Write the records out again, precisely as they stand.

### Task material ###

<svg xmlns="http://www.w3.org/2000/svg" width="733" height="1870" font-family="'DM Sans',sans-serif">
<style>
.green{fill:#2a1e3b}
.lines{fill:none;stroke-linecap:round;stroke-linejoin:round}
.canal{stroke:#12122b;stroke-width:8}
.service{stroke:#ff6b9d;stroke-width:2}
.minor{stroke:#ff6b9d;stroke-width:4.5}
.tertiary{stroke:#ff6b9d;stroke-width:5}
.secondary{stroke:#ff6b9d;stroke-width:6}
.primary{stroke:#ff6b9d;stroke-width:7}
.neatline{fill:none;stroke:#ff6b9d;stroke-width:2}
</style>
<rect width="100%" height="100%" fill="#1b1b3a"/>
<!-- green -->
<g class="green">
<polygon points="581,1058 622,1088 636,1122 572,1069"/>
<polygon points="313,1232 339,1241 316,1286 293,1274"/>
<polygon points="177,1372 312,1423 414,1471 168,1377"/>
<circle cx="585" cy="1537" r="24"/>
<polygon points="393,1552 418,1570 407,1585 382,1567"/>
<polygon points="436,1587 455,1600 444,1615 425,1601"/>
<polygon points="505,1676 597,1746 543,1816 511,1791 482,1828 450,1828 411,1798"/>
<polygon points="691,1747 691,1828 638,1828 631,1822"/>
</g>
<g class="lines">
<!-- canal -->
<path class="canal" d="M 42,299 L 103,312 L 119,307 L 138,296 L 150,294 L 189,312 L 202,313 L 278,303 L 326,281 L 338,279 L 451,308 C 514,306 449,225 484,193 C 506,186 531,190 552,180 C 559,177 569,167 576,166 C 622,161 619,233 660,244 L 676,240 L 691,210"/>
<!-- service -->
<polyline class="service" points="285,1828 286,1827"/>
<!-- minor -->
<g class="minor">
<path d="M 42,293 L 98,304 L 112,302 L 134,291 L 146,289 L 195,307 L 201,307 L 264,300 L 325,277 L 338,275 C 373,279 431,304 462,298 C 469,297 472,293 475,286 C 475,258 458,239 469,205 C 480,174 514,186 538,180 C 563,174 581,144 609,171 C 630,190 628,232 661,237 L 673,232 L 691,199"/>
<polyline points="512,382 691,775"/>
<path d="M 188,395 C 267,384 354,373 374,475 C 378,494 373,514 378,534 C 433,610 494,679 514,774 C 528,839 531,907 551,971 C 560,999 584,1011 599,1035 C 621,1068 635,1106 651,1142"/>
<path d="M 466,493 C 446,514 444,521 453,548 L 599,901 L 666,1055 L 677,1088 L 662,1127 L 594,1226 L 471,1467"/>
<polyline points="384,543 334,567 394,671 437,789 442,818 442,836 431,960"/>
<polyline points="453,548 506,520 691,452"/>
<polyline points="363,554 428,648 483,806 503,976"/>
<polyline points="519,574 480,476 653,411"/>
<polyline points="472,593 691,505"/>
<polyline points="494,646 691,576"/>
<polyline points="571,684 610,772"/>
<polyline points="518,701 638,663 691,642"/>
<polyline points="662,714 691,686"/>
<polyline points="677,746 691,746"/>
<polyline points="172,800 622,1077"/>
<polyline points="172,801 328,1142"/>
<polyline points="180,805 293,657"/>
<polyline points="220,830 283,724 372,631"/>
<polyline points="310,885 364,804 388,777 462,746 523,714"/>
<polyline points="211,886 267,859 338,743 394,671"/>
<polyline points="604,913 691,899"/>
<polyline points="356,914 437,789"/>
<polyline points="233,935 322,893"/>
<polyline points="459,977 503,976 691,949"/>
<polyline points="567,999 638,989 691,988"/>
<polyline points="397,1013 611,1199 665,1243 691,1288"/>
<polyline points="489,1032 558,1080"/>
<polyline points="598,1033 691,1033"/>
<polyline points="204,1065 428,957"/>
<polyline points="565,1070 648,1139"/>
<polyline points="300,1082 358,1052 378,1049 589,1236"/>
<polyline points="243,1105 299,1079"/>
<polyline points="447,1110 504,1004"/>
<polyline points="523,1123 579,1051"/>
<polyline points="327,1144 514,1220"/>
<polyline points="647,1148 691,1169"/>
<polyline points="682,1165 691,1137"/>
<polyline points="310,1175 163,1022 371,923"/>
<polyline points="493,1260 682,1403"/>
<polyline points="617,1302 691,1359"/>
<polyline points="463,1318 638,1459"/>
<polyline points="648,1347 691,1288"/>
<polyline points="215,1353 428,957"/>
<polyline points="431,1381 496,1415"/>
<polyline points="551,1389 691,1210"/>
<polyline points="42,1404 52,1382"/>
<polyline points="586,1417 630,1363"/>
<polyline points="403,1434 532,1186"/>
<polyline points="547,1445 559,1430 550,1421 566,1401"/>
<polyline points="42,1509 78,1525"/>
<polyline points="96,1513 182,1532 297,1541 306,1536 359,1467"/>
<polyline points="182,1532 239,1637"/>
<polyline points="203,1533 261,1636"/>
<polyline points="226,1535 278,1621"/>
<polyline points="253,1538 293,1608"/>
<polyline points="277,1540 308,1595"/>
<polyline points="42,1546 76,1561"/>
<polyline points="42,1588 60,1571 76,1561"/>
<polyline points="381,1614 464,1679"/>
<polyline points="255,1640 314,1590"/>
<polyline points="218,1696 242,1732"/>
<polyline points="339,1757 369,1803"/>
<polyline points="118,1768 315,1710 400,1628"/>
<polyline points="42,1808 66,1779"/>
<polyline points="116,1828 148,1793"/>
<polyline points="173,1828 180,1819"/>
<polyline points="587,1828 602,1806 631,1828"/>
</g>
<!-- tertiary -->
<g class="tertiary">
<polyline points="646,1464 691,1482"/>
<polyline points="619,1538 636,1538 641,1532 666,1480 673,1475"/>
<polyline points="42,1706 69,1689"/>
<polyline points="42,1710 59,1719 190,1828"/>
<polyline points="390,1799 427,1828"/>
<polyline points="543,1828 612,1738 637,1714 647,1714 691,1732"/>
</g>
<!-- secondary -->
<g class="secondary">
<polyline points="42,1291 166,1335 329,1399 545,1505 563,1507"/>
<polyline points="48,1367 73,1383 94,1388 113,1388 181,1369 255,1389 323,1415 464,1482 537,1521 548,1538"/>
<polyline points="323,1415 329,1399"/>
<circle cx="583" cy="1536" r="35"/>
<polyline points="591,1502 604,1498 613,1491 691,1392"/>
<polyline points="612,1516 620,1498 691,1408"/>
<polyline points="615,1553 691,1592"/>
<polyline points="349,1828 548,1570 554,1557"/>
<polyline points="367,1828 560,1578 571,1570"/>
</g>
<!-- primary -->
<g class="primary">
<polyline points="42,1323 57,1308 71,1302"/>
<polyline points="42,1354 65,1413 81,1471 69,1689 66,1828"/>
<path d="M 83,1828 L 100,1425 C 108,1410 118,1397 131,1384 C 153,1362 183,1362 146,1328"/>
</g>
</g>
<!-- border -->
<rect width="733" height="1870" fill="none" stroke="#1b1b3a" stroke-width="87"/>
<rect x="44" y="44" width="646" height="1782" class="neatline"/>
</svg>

###

# Task solution
<svg xmlns="http://www.w3.org/2000/svg" width="733" height="1870" font-family="'DM Sans',sans-serif">
<style>
.green{fill:#2a1e3b}
.lines{fill:none;stroke-linecap:round;stroke-linejoin:round}
.canal{stroke:#12122b;stroke-width:8}
.service{stroke:#ff6b9d;stroke-width:2}
.minor{stroke:#ff6b9d;stroke-width:4.5}
.tertiary{stroke:#ff6b9d;stroke-width:5}
.secondary{stroke:#ff6b9d;stroke-width:6}
.primary{stroke:#ff6b9d;stroke-width:7}
.neatline{fill:none;stroke:#ff6b9d;stroke-width:2}
</style>
<rect width="100%" height="100%" fill="#1b1b3a"/>
<!-- green -->
<g class="green">
<polygon points="581,1058 622,1088 636,1122 572,1069"/>
<polygon points="313,1232 339,1241 316,1286 293,1274"/>
<polygon points="177,1372 312,1423 414,1471 168,1377"/>
<circle cx="585" cy="1537" r="24"/>
<polygon points="393,1552 418,1570 407,1585 382,1567"/>
<polygon points="436,1587 455,1600 444,1615 425,1601"/>
<polygon points="505,1676 597,1746 543,1816 511,1791 482,1828 450,1828 411,1798"/>
<polygon points="691,1747 691,1828 638,1828 631,1822"/>
</g>
<g class="lines">
<!-- canal -->
<path class="canal" d="M 42,299 L 103,312 L 119,307 L 138,296 L 150,294 L 189,312 L 202,313 L 278,303 L 326,281 L 338,279 L 451,308 C 514,306 449,225 484,193 C 506,186 531,190 552,180 C 559,177 569,167 576,166 C 622,161 619,233 660,244 L 676,240 L 691,210"/>
<!-- service -->
<polyline class="service" points="285,1828 286,1827"/>
<!-- minor -->
<g class="minor">
<path d="M 42,293 L 98,304 L 112,302 L 134,291 L 146,289 L 195,307 L 201,307 L 264,300 L 325,277 L 338,275 C 373,279 431,304 462,298 C 469,297 472,293 475,286 C 475,258 458,239 469,205 C 480,174 514,186 538,180 C 563,174 581,144 609,171 C 630,190 628,232 661,237 L 673,232 L 691,199"/>
<polyline points="512,382 691,775"/>
<path d="M 188,395 C 267,384 354,373 374,475 C 378,494 373,514 378,534 C 433,610 494,679 514,774 C 528,839 531,907 551,971 C 560,999 584,1011 599,1035 C 621,1068 635,1106 651,1142"/>
<path d="M 466,493 C 446,514 444,521 453,548 L 599,901 L 666,1055 L 677,1088 L 662,1127 L 594,1226 L 471,1467"/>
<polyline points="384,543 334,567 394,671 437,789 442,818 442,836 431,960"/>
<polyline points="453,548 506,520 691,452"/>
<polyline points="363,554 428,648 483,806 503,976"/>
<polyline points="519,574 480,476 653,411"/>
<polyline points="472,593 691,505"/>
<polyline points="494,646 691,576"/>
<polyline points="571,684 610,772"/>
<polyline points="518,701 638,663 691,642"/>
<polyline points="662,714 691,686"/>
<polyline points="677,746 691,746"/>
<polyline points="172,800 622,1077"/>
<polyline points="172,801 328,1142"/>
<polyline points="180,805 293,657"/>
<polyline points="220,830 283,724 372,631"/>
<polyline points="310,885 364,804 388,777 462,746 523,714"/>
<polyline points="211,886 267,859 338,743 394,671"/>
<polyline points="604,913 691,899"/>
<polyline points="356,914 437,789"/>
<polyline points="233,935 322,893"/>
<polyline points="459,977 503,976 691,949"/>
<polyline points="567,999 638,989 691,988"/>
<polyline points="397,1013 611,1199 665,1243 691,1288"/>
<polyline points="489,1032 558,1080"/>
<polyline points="598,1033 691,1033"/>
<polyline points="204,1065 428,957"/>
<polyline points="565,1070 648,1139"/>
<polyline points="300,1082 358,1052 378,1049 589,1236"/>
<polyline points="243,1105 299,1079"/>
<polyline points="447,1110 504,1004"/>
<polyline points="523,1123 579,1051"/>
<polyline points="327,1144 514,1220"/>
<polyline points="647,1148 691,1169"/>
<polyline points="682,1165 691,1137"/>
<polyline points="310,1175 163,1022 371,923"/>
<polyline points="493,1260 682,1403"/>
<polyline points="617,1302 691,1359"/>
<polyline points="463,1318 638,1459"/>
<polyline points="648,1347 691,1288"/>
<polyline points="215,1353 428,957"/>
<polyline points="431,1381 496,1415"/>
<polyline points="551,1389 691,1210"/>
<polyline points="42,1404 52,1382"/>
<polyline points="586,1417 630,1363"/>
<polyline points="403,1434 532,1186"/>
<polyline points="547,1445 559,1430 550,1421 566,1401"/>
<polyline points="42,1509 78,1525"/>
<polyline points="96,1513 182,1532 297,1541 306,1536 359,1467"/>
<polyline points="182,1532 239,1637"/>
<polyline points="203,1533 261,1636"/>
<polyline points="226,1535 278,1621"/>
<polyline points="253,1538 293,1608"/>
<polyline points="277,1540 308,1595"/>
<polyline points="42,1546 76,1561"/>
<polyline points="42,1588 60,1571 76,1561"/>
<polyline points="381,1614 464,1679"/>
<polyline points="255,1640 314,1590"/>
<polyline points="218,1696 242,1732"/>
<polyline points="339,1757 369,1803"/>
<polyline points="118,1768 315,1710 400,1628"/>
<polyline points="42,1808 66,1779"/>
<polyline points="116,1828 148,1793"/>
<polyline points="173,1828 180,1819"/>
<polyline points="587,1828 602,1806 631,1828"/>
</g>
<!-- tertiary -->
<g class="tertiary">
<polyline points="646,1464 691,1482"/>
<polyline points="619,1538 636,1538 641,1532 666,1480 673,1475"/>
<polyline points="42,1706 69,1689"/>
<polyline points="42,1710 59,1719 190,1828"/>
<polyline points="390,1799 427,1828"/>
<polyline points="543,1828 612,1738 637,1714 647,1714 691,1732"/>
</g>
<!-- secondary -->
<g class="secondary">
<polyline points="42,1291 166,1335 329,1399 545,1505 563,1507"/>
<polyline points="48,1367 73,1383 94,1388 113,1388 181,1369 255,1389 323,1415 464,1482 537,1521 548,1538"/>
<polyline points="323,1415 329,1399"/>
<circle cx="583" cy="1536" r="35"/>
<polyline points="591,1502 604,1498 613,1491 691,1392"/>
<polyline points="612,1516 620,1498 691,1408"/>
<polyline points="615,1553 691,1592"/>
<polyline points="349,1828 548,1570 554,1557"/>
<polyline points="367,1828 560,1578 571,1570"/>
</g>
<!-- primary -->
<g class="primary">
<polyline points="42,1323 57,1308 71,1302"/>
<polyline points="42,1354 65,1413 81,1471 69,1689 66,1828"/>
<path d="M 83,1828 L 100,1425 C 108,1410 118,1397 131,1384 C 153,1362 183,1362 146,1328"/>
</g>
</g>
<!-- border -->
<rect width="733" height="1870" fill="none" stroke="#1b1b3a" stroke-width="87"/>
<rect x="44" y="44" width="646" height="1782" class="neatline"/>
</svg>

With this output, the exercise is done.